La sensation tactile comme compensation sensorielle

Lorsqu’une personne ne peut plus utiliser sa vue, elle compense généralement par son sens de l’ouïe. Selon le Professeur Murray, les technologies auditives existent bien sûr. Mais le décodage auditif est souvent très fatigant et il nécessite que la personne ne se concentre que sur le décodage et pas sur les sons dans l’environnement. À cet égard, l’utilisateur peut constater qu’il a moins de contrôle sur les informations décodées. En revanche, étant donné que le toucher est contrôlé par la personne, il peut donner une impression plus grande de contrôle et donc d’indépendance. Ce qui reste à déterminer, c’est quelle information est la mieux transformée en son ou en toucher pour un individu donné. Le travail du laboratoire du professeur Murray à ce sujet est en cours.

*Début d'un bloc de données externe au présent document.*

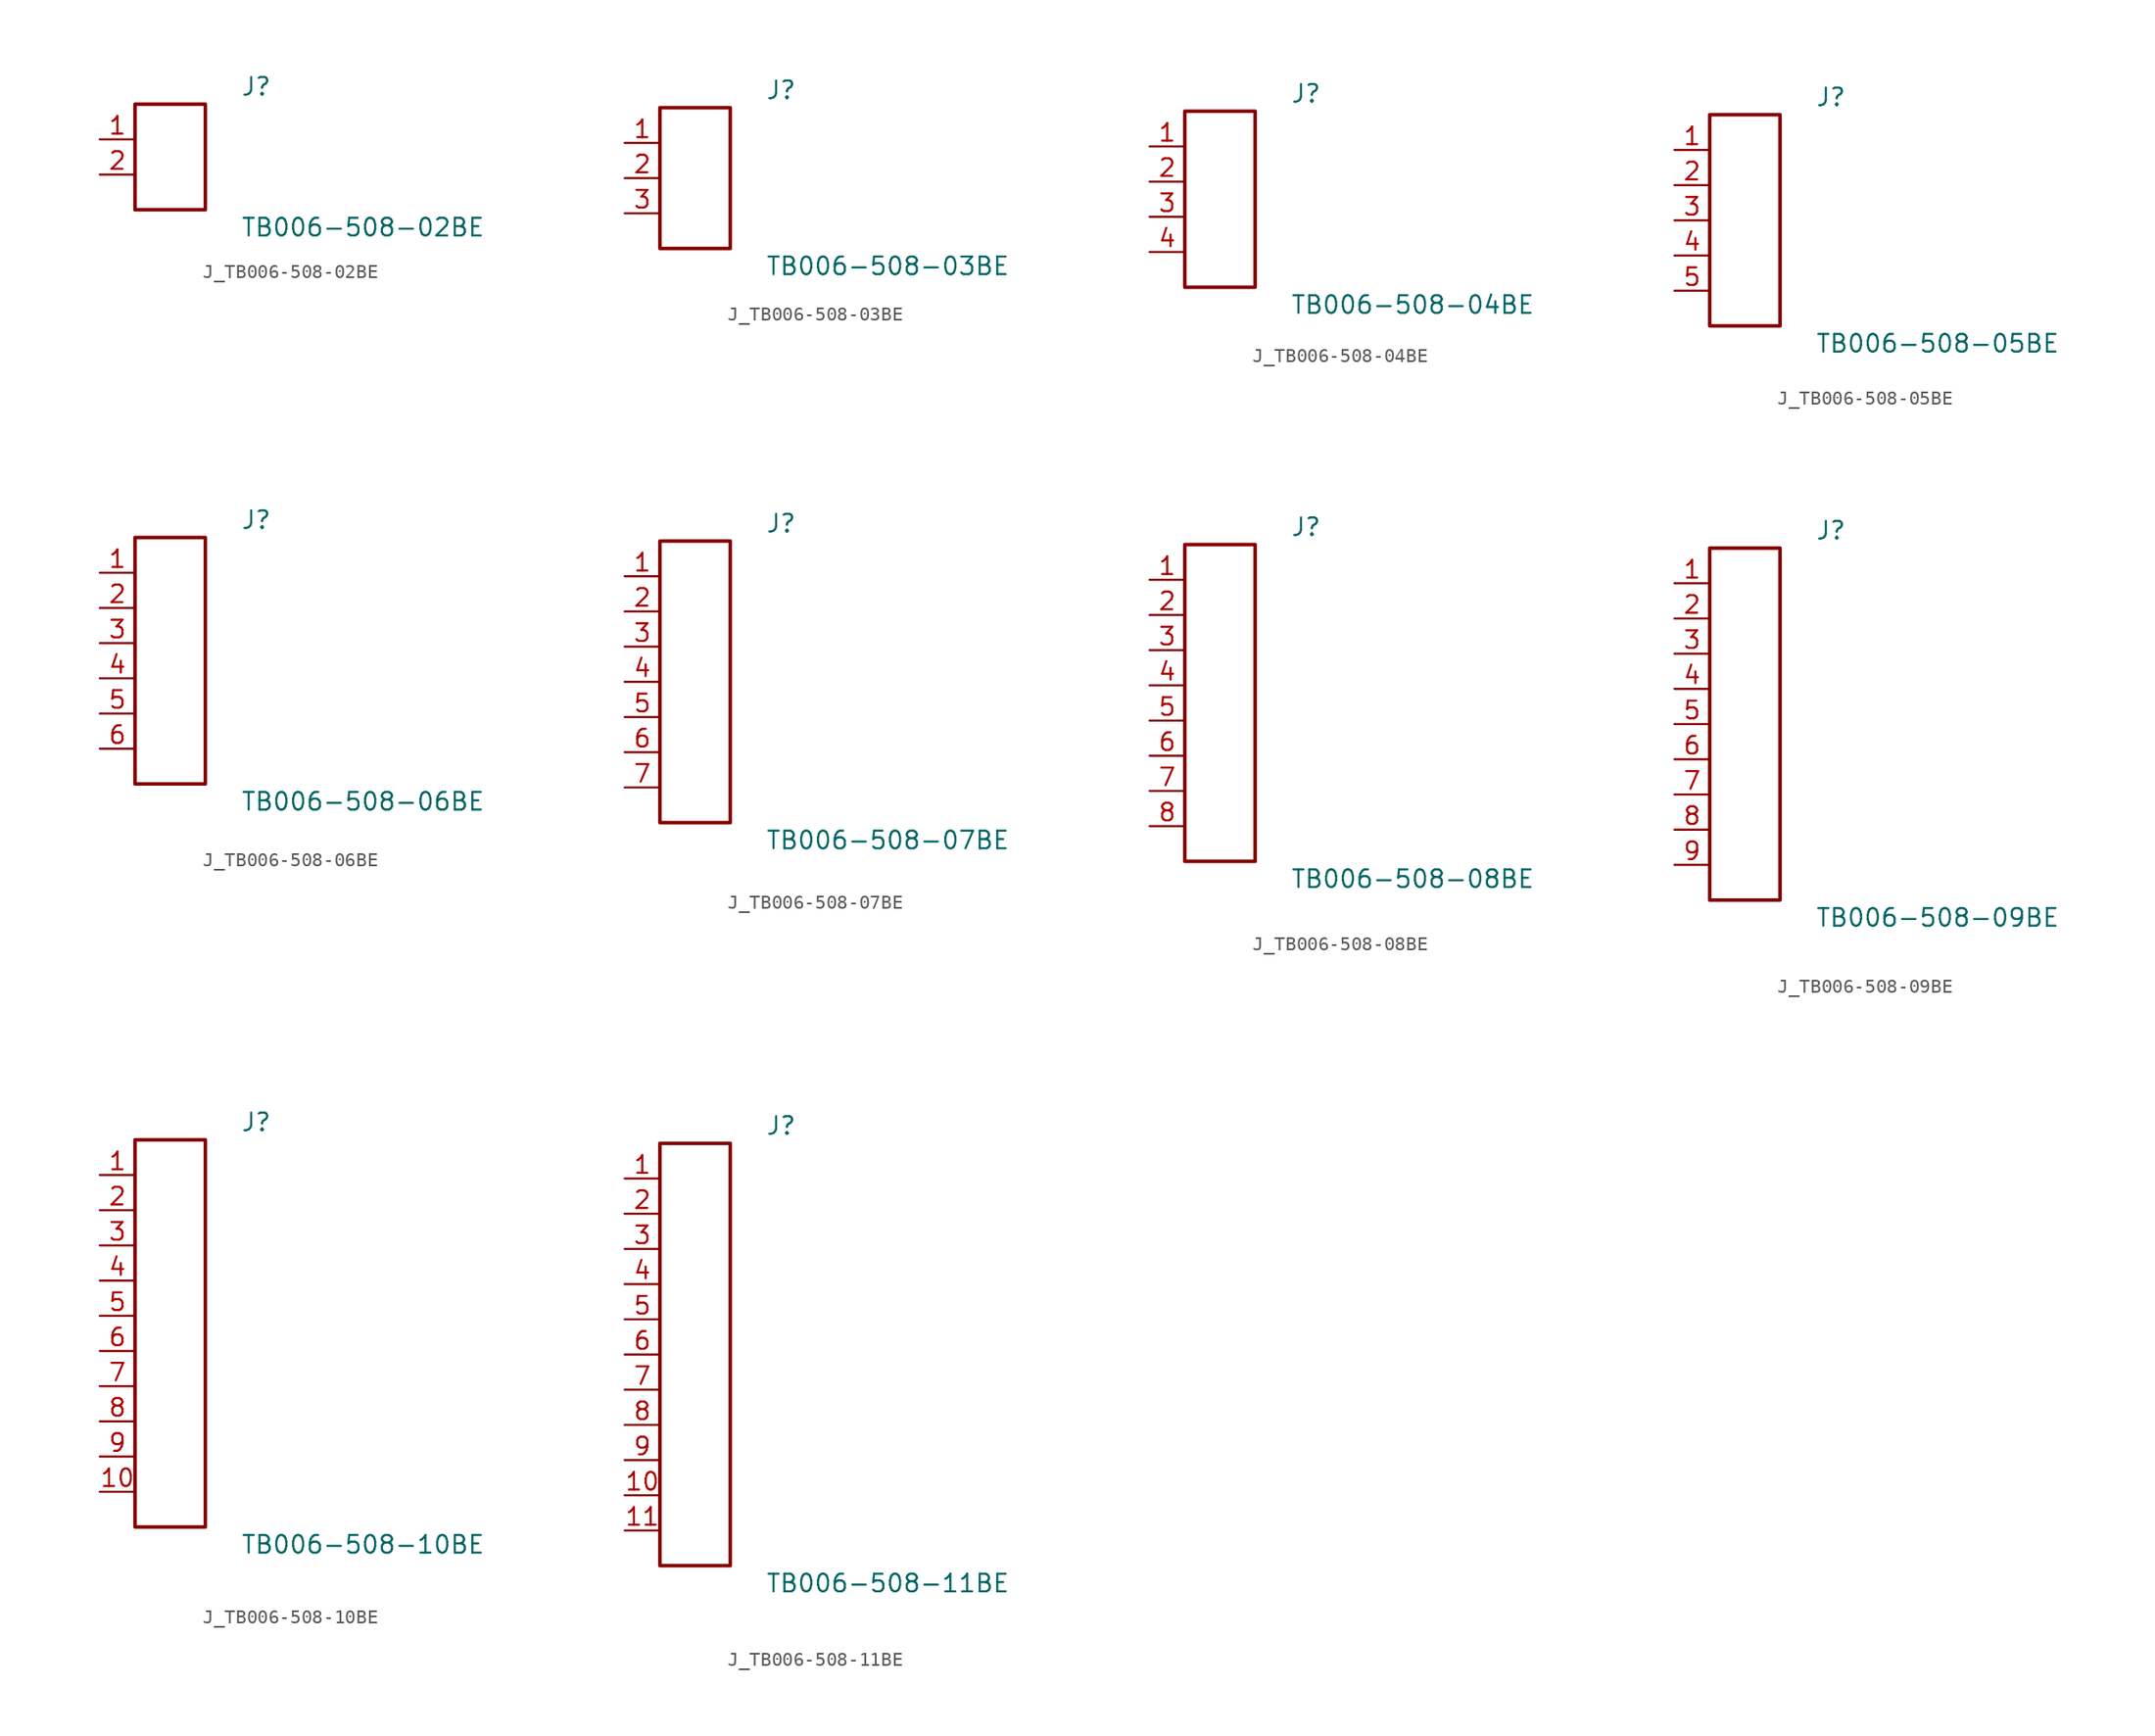
<source format=kicad_sym>
(kicad_symbol_lib
  (version 20231120)
  (generator kicad_symbol_editor)
  (generator_version 8.0)
  (symbol "J_TB006-508-02BE"
    (pin_names
      (offset 0.254))
    (property "Reference" "J"
      (at 5.08 5.08 0)
      (effects (font (size 1.27 1.27)) (justify left)))
    (property "Value" "TB006-508-02BE"
      (at 5.08 -5.08 0)
      (effects (font (size 1.27 1.27)) (justify left)))
    (symbol "J_TB006-508-02BE_0_0"
      (pin unspecified line (at -5.08 1.27 0) (length 2.54) (name "" (effects (font (size 1.27 1.27)))) (number "1" (effects (font (size 1.27 1.27)))))
      (pin unspecified line (at -5.08 -1.27 0) (length 2.54) (name "" (effects (font (size 1.27 1.27)))) (number "2" (effects (font (size 1.27 1.27))))))
    (symbol "J_TB006-508-02BE_1_0"
      (rectangle (start -2.54 3.81) (end 2.54 -3.81) (stroke (width 0.254) (type solid)) (fill (type none)))))
  (symbol "J_TB006-508-03BE"
    (pin_names
      (offset 0.254))
    (property "Reference" "J"
      (at 5.08 6.35 0)
      (effects (font (size 1.27 1.27)) (justify left)))
    (property "Value" "TB006-508-03BE"
      (at 5.08 -6.35 0)
      (effects (font (size 1.27 1.27)) (justify left)))
    (symbol "J_TB006-508-03BE_0_0"
      (pin unspecified line (at -5.08 2.54 0) (length 2.54) (name "" (effects (font (size 1.27 1.27)))) (number "1" (effects (font (size 1.27 1.27)))))
      (pin unspecified line (at -5.08 0.0 0) (length 2.54) (name "" (effects (font (size 1.27 1.27)))) (number "2" (effects (font (size 1.27 1.27)))))
      (pin unspecified line (at -5.08 -2.54 0) (length 2.54) (name "" (effects (font (size 1.27 1.27)))) (number "3" (effects (font (size 1.27 1.27))))))
    (symbol "J_TB006-508-03BE_1_0"
      (rectangle (start -2.54 5.08) (end 2.54 -5.08) (stroke (width 0.254) (type solid)) (fill (type none)))))
  (symbol "J_TB006-508-04BE"
    (pin_names
      (offset 0.254))
    (property "Reference" "J"
      (at 5.08 7.62 0)
      (effects (font (size 1.27 1.27)) (justify left)))
    (property "Value" "TB006-508-04BE"
      (at 5.08 -7.62 0)
      (effects (font (size 1.27 1.27)) (justify left)))
    (symbol "J_TB006-508-04BE_0_0"
      (pin unspecified line (at -5.08 3.81 0) (length 2.54) (name "" (effects (font (size 1.27 1.27)))) (number "1" (effects (font (size 1.27 1.27)))))
      (pin unspecified line (at -5.08 1.27 0) (length 2.54) (name "" (effects (font (size 1.27 1.27)))) (number "2" (effects (font (size 1.27 1.27)))))
      (pin unspecified line (at -5.08 -1.27 0) (length 2.54) (name "" (effects (font (size 1.27 1.27)))) (number "3" (effects (font (size 1.27 1.27)))))
      (pin unspecified line (at -5.08 -3.81 0) (length 2.54) (name "" (effects (font (size 1.27 1.27)))) (number "4" (effects (font (size 1.27 1.27))))))
    (symbol "J_TB006-508-04BE_1_0"
      (rectangle (start -2.54 6.35) (end 2.54 -6.35) (stroke (width 0.254) (type solid)) (fill (type none)))))
  (symbol "J_TB006-508-05BE"
    (pin_names
      (offset 0.254))
    (property "Reference" "J"
      (at 5.08 8.89 0)
      (effects (font (size 1.27 1.27)) (justify left)))
    (property "Value" "TB006-508-05BE"
      (at 5.08 -8.89 0)
      (effects (font (size 1.27 1.27)) (justify left)))
    (symbol "J_TB006-508-05BE_0_0"
      (pin unspecified line (at -5.08 5.08 0) (length 2.54) (name "" (effects (font (size 1.27 1.27)))) (number "1" (effects (font (size 1.27 1.27)))))
      (pin unspecified line (at -5.08 2.54 0) (length 2.54) (name "" (effects (font (size 1.27 1.27)))) (number "2" (effects (font (size 1.27 1.27)))))
      (pin unspecified line (at -5.08 0.0 0) (length 2.54) (name "" (effects (font (size 1.27 1.27)))) (number "3" (effects (font (size 1.27 1.27)))))
      (pin unspecified line (at -5.08 -2.54 0) (length 2.54) (name "" (effects (font (size 1.27 1.27)))) (number "4" (effects (font (size 1.27 1.27)))))
      (pin unspecified line (at -5.08 -5.08 0) (length 2.54) (name "" (effects (font (size 1.27 1.27)))) (number "5" (effects (font (size 1.27 1.27))))))
    (symbol "J_TB006-508-05BE_1_0"
      (rectangle (start -2.54 7.62) (end 2.54 -7.62) (stroke (width 0.254) (type solid)) (fill (type none)))))
  (symbol "J_TB006-508-06BE"
    (pin_names
      (offset 0.254))
    (property "Reference" "J"
      (at 5.08 10.16 0)
      (effects (font (size 1.27 1.27)) (justify left)))
    (property "Value" "TB006-508-06BE"
      (at 5.08 -10.16 0)
      (effects (font (size 1.27 1.27)) (justify left)))
    (symbol "J_TB006-508-06BE_0_0"
      (pin unspecified line (at -5.08 6.35 0) (length 2.54) (name "" (effects (font (size 1.27 1.27)))) (number "1" (effects (font (size 1.27 1.27)))))
      (pin unspecified line (at -5.08 3.81 0) (length 2.54) (name "" (effects (font (size 1.27 1.27)))) (number "2" (effects (font (size 1.27 1.27)))))
      (pin unspecified line (at -5.08 1.27 0) (length 2.54) (name "" (effects (font (size 1.27 1.27)))) (number "3" (effects (font (size 1.27 1.27)))))
      (pin unspecified line (at -5.08 -1.27 0) (length 2.54) (name "" (effects (font (size 1.27 1.27)))) (number "4" (effects (font (size 1.27 1.27)))))
      (pin unspecified line (at -5.08 -3.81 0) (length 2.54) (name "" (effects (font (size 1.27 1.27)))) (number "5" (effects (font (size 1.27 1.27)))))
      (pin unspecified line (at -5.08 -6.35 0) (length 2.54) (name "" (effects (font (size 1.27 1.27)))) (number "6" (effects (font (size 1.27 1.27))))))
    (symbol "J_TB006-508-06BE_1_0"
      (rectangle (start -2.54 8.89) (end 2.54 -8.89) (stroke (width 0.254) (type solid)) (fill (type none)))))
  (symbol "J_TB006-508-07BE"
    (pin_names
      (offset 0.254))
    (property "Reference" "J"
      (at 5.08 11.43 0)
      (effects (font (size 1.27 1.27)) (justify left)))
    (property "Value" "TB006-508-07BE"
      (at 5.08 -11.43 0)
      (effects (font (size 1.27 1.27)) (justify left)))
    (symbol "J_TB006-508-07BE_0_0"
      (pin unspecified line (at -5.08 7.62 0) (length 2.54) (name "" (effects (font (size 1.27 1.27)))) (number "1" (effects (font (size 1.27 1.27)))))
      (pin unspecified line (at -5.08 5.08 0) (length 2.54) (name "" (effects (font (size 1.27 1.27)))) (number "2" (effects (font (size 1.27 1.27)))))
      (pin unspecified line (at -5.08 2.54 0) (length 2.54) (name "" (effects (font (size 1.27 1.27)))) (number "3" (effects (font (size 1.27 1.27)))))
      (pin unspecified line (at -5.08 0.0 0) (length 2.54) (name "" (effects (font (size 1.27 1.27)))) (number "4" (effects (font (size 1.27 1.27)))))
      (pin unspecified line (at -5.08 -2.54 0) (length 2.54) (name "" (effects (font (size 1.27 1.27)))) (number "5" (effects (font (size 1.27 1.27)))))
      (pin unspecified line (at -5.08 -5.08 0) (length 2.54) (name "" (effects (font (size 1.27 1.27)))) (number "6" (effects (font (size 1.27 1.27)))))
      (pin unspecified line (at -5.08 -7.62 0) (length 2.54) (name "" (effects (font (size 1.27 1.27)))) (number "7" (effects (font (size 1.27 1.27))))))
    (symbol "J_TB006-508-07BE_1_0"
      (rectangle (start -2.54 10.16) (end 2.54 -10.16) (stroke (width 0.254) (type solid)) (fill (type none)))))
  (symbol "J_TB006-508-08BE"
    (pin_names
      (offset 0.254))
    (property "Reference" "J"
      (at 5.08 12.7 0)
      (effects (font (size 1.27 1.27)) (justify left)))
    (property "Value" "TB006-508-08BE"
      (at 5.08 -12.7 0)
      (effects (font (size 1.27 1.27)) (justify left)))
    (symbol "J_TB006-508-08BE_0_0"
      (pin unspecified line (at -5.08 8.89 0) (length 2.54) (name "" (effects (font (size 1.27 1.27)))) (number "1" (effects (font (size 1.27 1.27)))))
      (pin unspecified line (at -5.08 6.35 0) (length 2.54) (name "" (effects (font (size 1.27 1.27)))) (number "2" (effects (font (size 1.27 1.27)))))
      (pin unspecified line (at -5.08 3.81 0) (length 2.54) (name "" (effects (font (size 1.27 1.27)))) (number "3" (effects (font (size 1.27 1.27)))))
      (pin unspecified line (at -5.08 1.27 0) (length 2.54) (name "" (effects (font (size 1.27 1.27)))) (number "4" (effects (font (size 1.27 1.27)))))
      (pin unspecified line (at -5.08 -1.27 0) (length 2.54) (name "" (effects (font (size 1.27 1.27)))) (number "5" (effects (font (size 1.27 1.27)))))
      (pin unspecified line (at -5.08 -3.81 0) (length 2.54) (name "" (effects (font (size 1.27 1.27)))) (number "6" (effects (font (size 1.27 1.27)))))
      (pin unspecified line (at -5.08 -6.35 0) (length 2.54) (name "" (effects (font (size 1.27 1.27)))) (number "7" (effects (font (size 1.27 1.27)))))
      (pin unspecified line (at -5.08 -8.89 0) (length 2.54) (name "" (effects (font (size 1.27 1.27)))) (number "8" (effects (font (size 1.27 1.27))))))
    (symbol "J_TB006-508-08BE_1_0"
      (rectangle (start -2.54 11.43) (end 2.54 -11.43) (stroke (width 0.254) (type solid)) (fill (type none)))))
  (symbol "J_TB006-508-09BE"
    (pin_names
      (offset 0.254))
    (property "Reference" "J"
      (at 5.08 13.97 0)
      (effects (font (size 1.27 1.27)) (justify left)))
    (property "Value" "TB006-508-09BE"
      (at 5.08 -13.97 0)
      (effects (font (size 1.27 1.27)) (justify left)))
    (symbol "J_TB006-508-09BE_0_0"
      (pin unspecified line (at -5.08 10.16 0) (length 2.54) (name "" (effects (font (size 1.27 1.27)))) (number "1" (effects (font (size 1.27 1.27)))))
      (pin unspecified line (at -5.08 7.62 0) (length 2.54) (name "" (effects (font (size 1.27 1.27)))) (number "2" (effects (font (size 1.27 1.27)))))
      (pin unspecified line (at -5.08 5.08 0) (length 2.54) (name "" (effects (font (size 1.27 1.27)))) (number "3" (effects (font (size 1.27 1.27)))))
      (pin unspecified line (at -5.08 2.54 0) (length 2.54) (name "" (effects (font (size 1.27 1.27)))) (number "4" (effects (font (size 1.27 1.27)))))
      (pin unspecified line (at -5.08 0.0 0) (length 2.54) (name "" (effects (font (size 1.27 1.27)))) (number "5" (effects (font (size 1.27 1.27)))))
      (pin unspecified line (at -5.08 -2.54 0) (length 2.54) (name "" (effects (font (size 1.27 1.27)))) (number "6" (effects (font (size 1.27 1.27)))))
      (pin unspecified line (at -5.08 -5.08 0) (length 2.54) (name "" (effects (font (size 1.27 1.27)))) (number "7" (effects (font (size 1.27 1.27)))))
      (pin unspecified line (at -5.08 -7.62 0) (length 2.54) (name "" (effects (font (size 1.27 1.27)))) (number "8" (effects (font (size 1.27 1.27)))))
      (pin unspecified line (at -5.08 -10.16 0) (length 2.54) (name "" (effects (font (size 1.27 1.27)))) (number "9" (effects (font (size 1.27 1.27))))))
    (symbol "J_TB006-508-09BE_1_0"
      (rectangle (start -2.54 12.7) (end 2.54 -12.7) (stroke (width 0.254) (type solid)) (fill (type none)))))
  (symbol "J_TB006-508-10BE"
    (pin_names
      (offset 0.254))
    (property "Reference" "J"
      (at 5.08 15.24 0)
      (effects (font (size 1.27 1.27)) (justify left)))
    (property "Value" "TB006-508-10BE"
      (at 5.08 -15.24 0)
      (effects (font (size 1.27 1.27)) (justify left)))
    (symbol "J_TB006-508-10BE_0_0"
      (pin unspecified line (at -5.08 11.43 0) (length 2.54) (name "" (effects (font (size 1.27 1.27)))) (number "1" (effects (font (size 1.27 1.27)))))
      (pin unspecified line (at -5.08 8.89 0) (length 2.54) (name "" (effects (font (size 1.27 1.27)))) (number "2" (effects (font (size 1.27 1.27)))))
      (pin unspecified line (at -5.08 6.35 0) (length 2.54) (name "" (effects (font (size 1.27 1.27)))) (number "3" (effects (font (size 1.27 1.27)))))
      (pin unspecified line (at -5.08 3.81 0) (length 2.54) (name "" (effects (font (size 1.27 1.27)))) (number "4" (effects (font (size 1.27 1.27)))))
      (pin unspecified line (at -5.08 1.27 0) (length 2.54) (name "" (effects (font (size 1.27 1.27)))) (number "5" (effects (font (size 1.27 1.27)))))
      (pin unspecified line (at -5.08 -1.27 0) (length 2.54) (name "" (effects (font (size 1.27 1.27)))) (number "6" (effects (font (size 1.27 1.27)))))
      (pin unspecified line (at -5.08 -3.81 0) (length 2.54) (name "" (effects (font (size 1.27 1.27)))) (number "7" (effects (font (size 1.27 1.27)))))
      (pin unspecified line (at -5.08 -6.35 0) (length 2.54) (name "" (effects (font (size 1.27 1.27)))) (number "8" (effects (font (size 1.27 1.27)))))
      (pin unspecified line (at -5.08 -8.89 0) (length 2.54) (name "" (effects (font (size 1.27 1.27)))) (number "9" (effects (font (size 1.27 1.27)))))
      (pin unspecified line (at -5.08 -11.43 0) (length 2.54) (name "" (effects (font (size 1.27 1.27)))) (number "10" (effects (font (size 1.27 1.27))))))
    (symbol "J_TB006-508-10BE_1_0"
      (rectangle (start -2.54 13.97) (end 2.54 -13.97) (stroke (width 0.254) (type solid)) (fill (type none)))))
  (symbol "J_TB006-508-11BE"
    (pin_names
      (offset 0.254))
    (property "Reference" "J"
      (at 5.08 16.51 0)
      (effects (font (size 1.27 1.27)) (justify left)))
    (property "Value" "TB006-508-11BE"
      (at 5.08 -16.51 0)
      (effects (font (size 1.27 1.27)) (justify left)))
    (symbol "J_TB006-508-11BE_0_0"
      (pin unspecified line (at -5.08 12.7 0) (length 2.54) (name "" (effects (font (size 1.27 1.27)))) (number "1" (effects (font (size 1.27 1.27)))))
      (pin unspecified line (at -5.08 10.16 0) (length 2.54) (name "" (effects (font (size 1.27 1.27)))) (number "2" (effects (font (size 1.27 1.27)))))
      (pin unspecified line (at -5.08 7.62 0) (length 2.54) (name "" (effects (font (size 1.27 1.27)))) (number "3" (effects (font (size 1.27 1.27)))))
      (pin unspecified line (at -5.08 5.08 0) (length 2.54) (name "" (effects (font (size 1.27 1.27)))) (number "4" (effects (font (size 1.27 1.27)))))
      (pin unspecified line (at -5.08 2.54 0) (length 2.54) (name "" (effects (font (size 1.27 1.27)))) (number "5" (effects (font (size 1.27 1.27)))))
      (pin unspecified line (at -5.08 0.0 0) (length 2.54) (name "" (effects (font (size 1.27 1.27)))) (number "6" (effects (font (size 1.27 1.27)))))
      (pin unspecified line (at -5.08 -2.54 0) (length 2.54) (name "" (effects (font (size 1.27 1.27)))) (number "7" (effects (font (size 1.27 1.27)))))
      (pin unspecified line (at -5.08 -5.08 0) (length 2.54) (name "" (effects (font (size 1.27 1.27)))) (number "8" (effects (font (size 1.27 1.27)))))
      (pin unspecified line (at -5.08 -7.62 0) (length 2.54) (name "" (effects (font (size 1.27 1.27)))) (number "9" (effects (font (size 1.27 1.27)))))
      (pin unspecified line (at -5.08 -10.16 0) (length 2.54) (name "" (effects (font (size 1.27 1.27)))) (number "10" (effects (font (size 1.27 1.27)))))
      (pin unspecified line (at -5.08 -12.7 0) (length 2.54) (name "" (effects (font (size 1.27 1.27)))) (number "11" (effects (font (size 1.27 1.27))))))
    (symbol "J_TB006-508-11BE_1_0"
      (rectangle (start -2.54 15.24) (end 2.54 -15.24) (stroke (width 0.254) (type solid)) (fill (type none))))))
</source>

Cette recherche revêt une importance neuroscientifique primordiale pour comprendre comment la plasticité du cerveau peut être utilisée en termes de mécanismes. Dans ce projet, on étudie par imagerie du cerveau et avec un objectif appliqué quelles sont les liaisons entre les différentes parties du cerveau.

Prochaines étapes

L’équipe teste actuellement cette technologie, non seulement dans des simulateurs de conduite pour améliorer la sécurité routière des personnes voyantes, mais aussi dans des unités et des écoles pour personnes malvoyantes et aveugles afin de faciliter la navigation indépendante en complément de cartes tactiles en 3D, ainsi que pour améliorer les approches existantes de l’enseignement de la lecture, de la géométrie et de la reconnaissance d’objets. Si les tests s’avèrent concluants, cette technologie pourrait être mise sur le marché d’ici à trois ans et être ainsi à la disposition des enseignants spécialisés, des experts en réadaptation, des proches et des personnes aveugles et malvoyantes.